[Stored data entries]

- - -

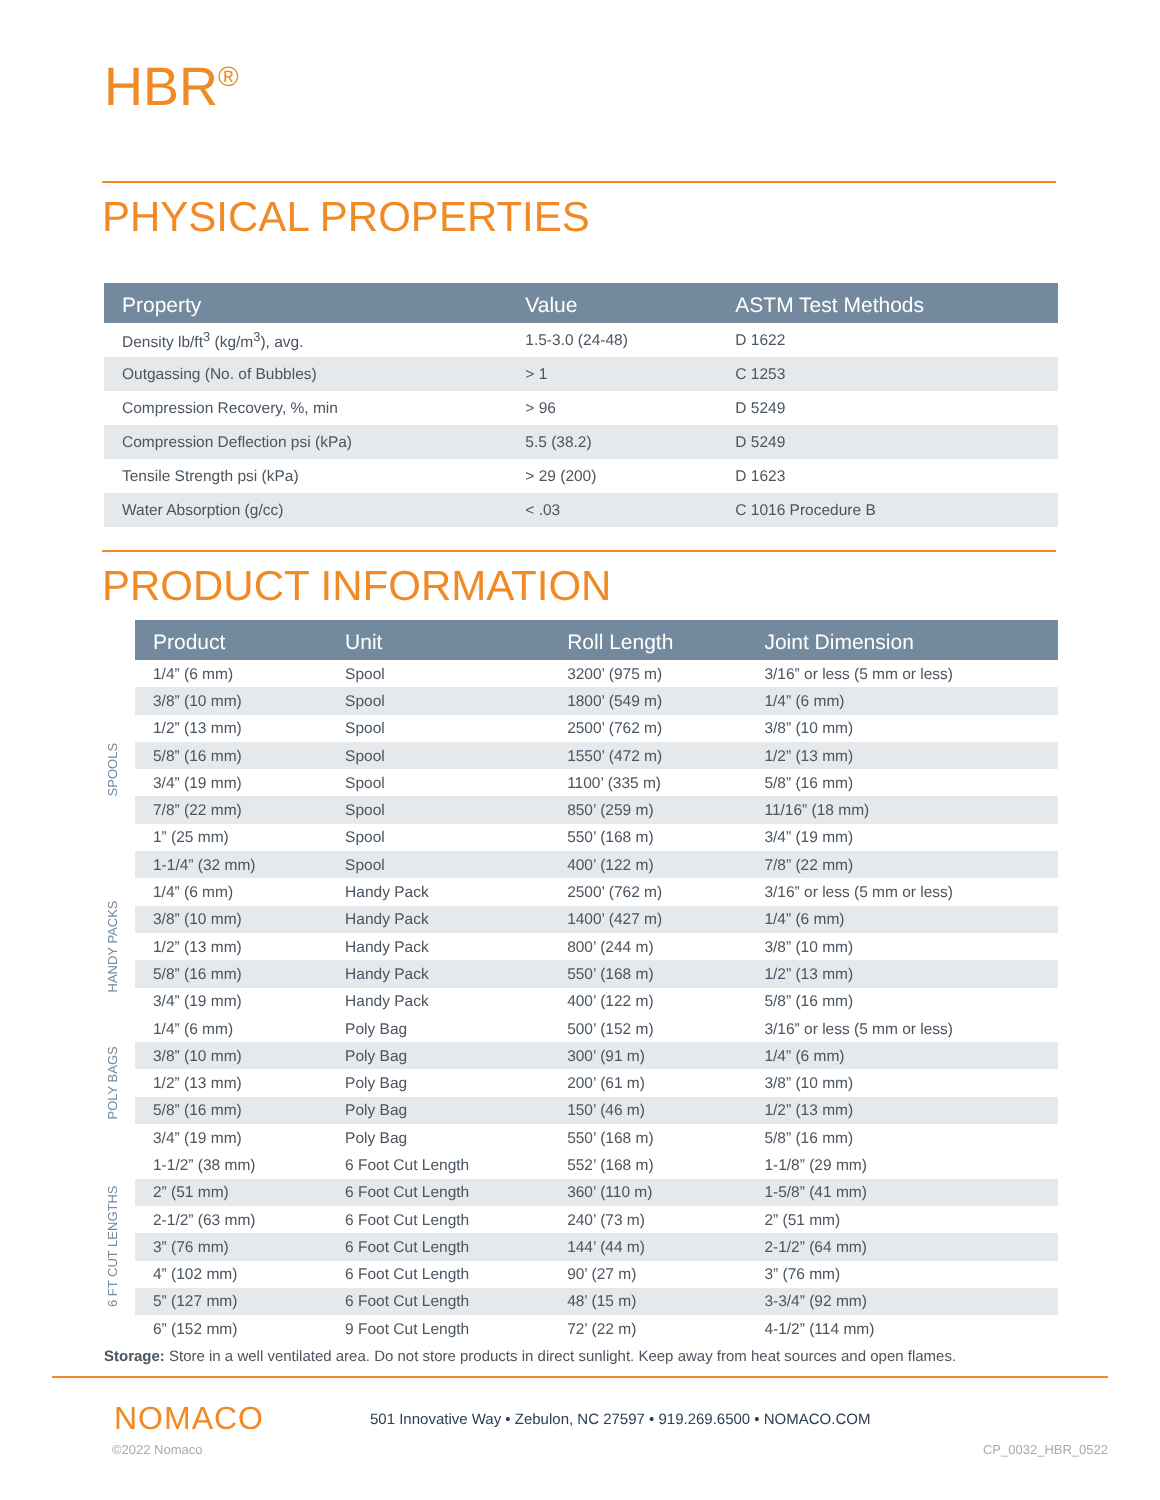HBR<sup>®</sup>
PHYSICAL PROPERTIES
| Property | Value | ASTM Test Methods |
| --- | --- | --- |
| Density lb/ft<sup>3</sup> (kg/m<sup>3</sup>), avg. | 1.5-3.0 (24-48) | D 1622 |
| Outgassing (No. of Bubbles) | > 1 | C 1253 |
| Compression Recovery, %, min | > 96 | D 5249 |
| Compression Deflection psi (kPa) | 5.5 (38.2) | D 5249 |
| Tensile Strength psi (kPa) | > 29 (200) | D 1623 |
| Water Absorption (g/cc) | < .03 | C 1016 Procedure B |
PRODUCT INFORMATION
| | Product | Unit | Roll Length | Joint Dimension |
| SPOOLS | 1/4” (6 mm) | Spool | 3200’ (975 m) | 3/16” or less (5 mm or less) |
| | 3/8” (10 mm) | Spool | 1800’ (549 m) | 1/4” (6 mm) |
| | 1/2” (13 mm) | Spool | 2500’ (762 m) | 3/8” (10 mm) |
| | 5/8” (16 mm) | Spool | 1550’ (472 m) | 1/2” (13 mm) |
| | 3/4” (19 mm) | Spool | 1100’ (335 m) | 5/8” (16 mm) |
| | 7/8” (22 mm) | Spool | 850’ (259 m) | 11/16” (18 mm) |
| | 1” (25 mm) | Spool | 550’ (168 m) | 3/4” (19 mm) |
| | 1-1/4” (32 mm) | Spool | 400’ (122 m) | 7/8” (22 mm) |
| HANDY PACKS | 1/4” (6 mm) | Handy Pack | 2500’ (762 m) | 3/16” or less (5 mm or less) |
| | 3/8” (10 mm) | Handy Pack | 1400’ (427 m) | 1/4” (6 mm) |
| | 1/2” (13 mm) | Handy Pack | 800’ (244 m) | 3/8” (10 mm) |
| | 5/8” (16 mm) | Handy Pack | 550’ (168 m) | 1/2” (13 mm) |
| | 3/4” (19 mm) | Handy Pack | 400’ (122 m) | 5/8” (16 mm) |
| POLY BAGS | 1/4” (6 mm) | Poly Bag | 500’ (152 m) | 3/16” or less (5 mm or less) |
| | 3/8” (10 mm) | Poly Bag | 300’ (91 m) | 1/4” (6 mm) |
| | 1/2” (13 mm) | Poly Bag | 200’ (61 m) | 3/8” (10 mm) |
| | 5/8” (16 mm) | Poly Bag | 150’ (46 m) | 1/2” (13 mm) |
| | 3/4” (19 mm) | Poly Bag | 550’ (168 m) | 5/8” (16 mm) |
| 6 FT CUT LENGTHS | 1-1/2” (38 mm) | 6 Foot Cut Length | 552’ (168 m) | 1-1/8” (29 mm) |
| | 2” (51 mm) | 6 Foot Cut Length | 360’ (110 m) | 1-5/8” (41 mm) |
| | 2-1/2” (63 mm) | 6 Foot Cut Length | 240’ (73 m) | 2” (51 mm) |
| | 3” (76 mm) | 6 Foot Cut Length | 144’ (44 m) | 2-1/2” (64 mm) |
| | 4” (102 mm) | 6 Foot Cut Length | 90’ (27 m) | 3” (76 mm) |
| | 5” (127 mm) | 6 Foot Cut Length | 48’ (15 m) | 3-3/4” (92 mm) |
| | 6” (152 mm) | 9 Foot Cut Length | 72’ (22 m) | 4-1/2” (114 mm) |
Storage: Store in a well ventilated area. Do not store products in direct sunlight. Keep away from heat sources and open flames.
NOMACO
501 Innovative Way • Zebulon, NC 27597 • 919.269.6500 • NOMACO.COM
©2022 Nomaco CP_0032_HBR_0522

- - -

Could every entry above be printed again exactly, images excluded?

- **Solution for this exercise**
HBR<sup>®</sup>
PHYSICAL PROPERTIES
| Property | Value | ASTM Test Methods |
| --- | --- | --- |
| Density lb/ft<sup>3</sup> (kg/m<sup>3</sup>), avg. | 1.5-3.0 (24-48) | D 1622 |
| Outgassing (No. of Bubbles) | > 1 | C 1253 |
| Compression Recovery, %, min | > 96 | D 5249 |
| Compression Deflection psi (kPa) | 5.5 (38.2) | D 5249 |
| Tensile Strength psi (kPa) | > 29 (200) | D 1623 |
| Water Absorption (g/cc) | < .03 | C 1016 Procedure B |
PRODUCT INFORMATION
| | Product | Unit | Roll Length | Joint Dimension |
| SPOOLS | 1/4” (6 mm) | Spool | 3200’ (975 m) | 3/16” or less (5 mm or less) |
| | 3/8” (10 mm) | Spool | 1800’ (549 m) | 1/4” (6 mm) |
| | 1/2” (13 mm) | Spool | 2500’ (762 m) | 3/8” (10 mm) |
| | 5/8” (16 mm) | Spool | 1550’ (472 m) | 1/2” (13 mm) |
| | 3/4” (19 mm) | Spool | 1100’ (335 m) | 5/8” (16 mm) |
| | 7/8” (22 mm) | Spool | 850’ (259 m) | 11/16” (18 mm) |
| | 1” (25 mm) | Spool | 550’ (168 m) | 3/4” (19 mm) |
| | 1-1/4” (32 mm) | Spool | 400’ (122 m) | 7/8” (22 mm) |
| HANDY PACKS | 1/4” (6 mm) | Handy Pack | 2500’ (762 m) | 3/16” or less (5 mm or less) |
| | 3/8” (10 mm) | Handy Pack | 1400’ (427 m) | 1/4” (6 mm) |
| | 1/2” (13 mm) | Handy Pack | 800’ (244 m) | 3/8” (10 mm) |
| | 5/8” (16 mm) | Handy Pack | 550’ (168 m) | 1/2” (13 mm) |
| | 3/4” (19 mm) | Handy Pack | 400’ (122 m) | 5/8” (16 mm) |
| POLY BAGS | 1/4” (6 mm) | Poly Bag | 500’ (152 m) | 3/16” or less (5 mm or less) |
| | 3/8” (10 mm) | Poly Bag | 300’ (91 m) | 1/4” (6 mm) |
| | 1/2” (13 mm) | Poly Bag | 200’ (61 m) | 3/8” (10 mm) |
| | 5/8” (16 mm) | Poly Bag | 150’ (46 m) | 1/2” (13 mm) |
| | 3/4” (19 mm) | Poly Bag | 550’ (168 m) | 5/8” (16 mm) |
| 6 FT CUT LENGTHS | 1-1/2” (38 mm) | 6 Foot Cut Length | 552’ (168 m) | 1-1/8” (29 mm) |
| | 2” (51 mm) | 6 Foot Cut Length | 360’ (110 m) | 1-5/8” (41 mm) |
| | 2-1/2” (63 mm) | 6 Foot Cut Length | 240’ (73 m) | 2” (51 mm) |
| | 3” (76 mm) | 6 Foot Cut Length | 144’ (44 m) | 2-1/2” (64 mm) |
| | 4” (102 mm) | 6 Foot Cut Length | 90’ (27 m) | 3” (76 mm) |
| | 5” (127 mm) | 6 Foot Cut Length | 48’ (15 m) | 3-3/4” (92 mm) |
| | 6” (152 mm) | 9 Foot Cut Length | 72’ (22 m) | 4-1/2” (114 mm) |
Storage: Store in a well ventilated area. Do not store products in direct sunlight. Keep away from heat sources and open flames.
NOMACO
501 Innovative Way • Zebulon, NC 27597 • 919.269.6500 • NOMACO.COM
©2022 Nomaco CP_0032_HBR_0522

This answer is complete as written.